The problem is, until Monday’s motion, the FBI had been claiming that it had no way to access data on the locked iPhone without Apple’s help. But suddenly, an “outside party” had given them a hot new hack, and they didn’t need Apple’s help. The change could have huge ramifications on the entire Apple case, and was a whiplash-inducing reversal of the government’s prior barrage of legal pressure on Apple.
The Wall Street Journal called them out on it, publishing an op-ed article on Tuesday that repeatedly called the FBI’s dealings with Apple dishonest, accusing them of lying on several occasions.
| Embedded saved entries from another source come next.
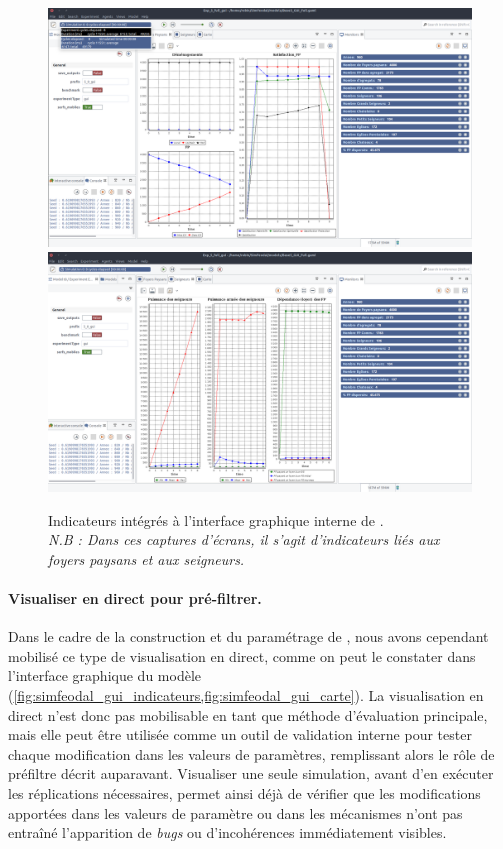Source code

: \begin{figure}[H]
	\captionsetup{width=\linewidth}
	\includegraphics[width=\linewidth]{img/SimFeodal_GUI_FP.png}
	\includegraphics[width=\linewidth]{img/SimFeodal_GUI_seigneurs.png}
	\caption[Indicateurs intégrés à l'interface graphique interne de \simfeodal{}.]{Indicateurs intégrés à l'interface graphique interne de \simfeodal{}.\\
	\textit{N.B : Dans ces captures d'écrans, il s'agit d'indicateurs liés aux foyers paysans et aux seigneurs.}}
	\label{fig:simfeodal_gui_indicateurs}
\end{figure}

\paragraph{Visualiser en direct pour pré-filtrer.}

Dans le cadre de la construction et du paramétrage de \simfeodal{}, nous avons cependant mobilisé ce type de visualisation en direct, comme on peut le constater dans l'interface graphique du modèle (\cref{fig:simfeodal_gui_indicateurs,fig:simfeodal_gui_carte}).
La visualisation en direct n'est donc pas mobilisable en tant que méthode d'évaluation principale, mais elle peut être utilisée comme un outil de validation interne pour tester chaque modification dans les valeurs de paramètres, remplissant alors le rôle de \og préfiltre\fg{} décrit auparavant.
Visualiser une seule simulation, avant d'en exécuter les réplications nécessaires, permet ainsi déjà de vérifier que les modifications apportées dans les valeurs de paramètre ou dans les mécanismes n'ont pas entraîné l'apparition de \textit{bugs} ou d'incohérences immédiatement visibles.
According to the Journal, the FBI had previously claimed that it had “exhausted all other practical options” for breaking into the phone — which turned out not to be true.
“Now we learn the FBI, far from exhausting all other practical options, had been pursuing such non-Apple leads all along,” the article said. “Justice also fibbed by saying the Apple case is about one phone,” and “rushed to legal war with dubious theories.”
In keeping with their prior legal strategies, the government, represented by Director Comey, hit back immediately with a letter to the Wall Street Journal’s editors.
Regarding your editorial “The Encryption Meltdown; The FBI now says its Apple assault might not even be necessary” (March 22): You are simply wrong to assert that the FBI and the Justice Department lied about our ability to access the San Bernardino killer’s phone.
The San Bernardino case, Comey said, “stimulated creative people around the world to see what they might be able to do,” and “lots of folks came to us with ideas.” Comey also denied that the case was about setting precedent for future cases, despite the fact that the government is already trying to get into several other phones in different cases.
Essentially, Comey is sticking to the “we did nothing wrong” plan, and the future of the case now rests almost entirely on the outcome of the outside party’s plan to hack their way in.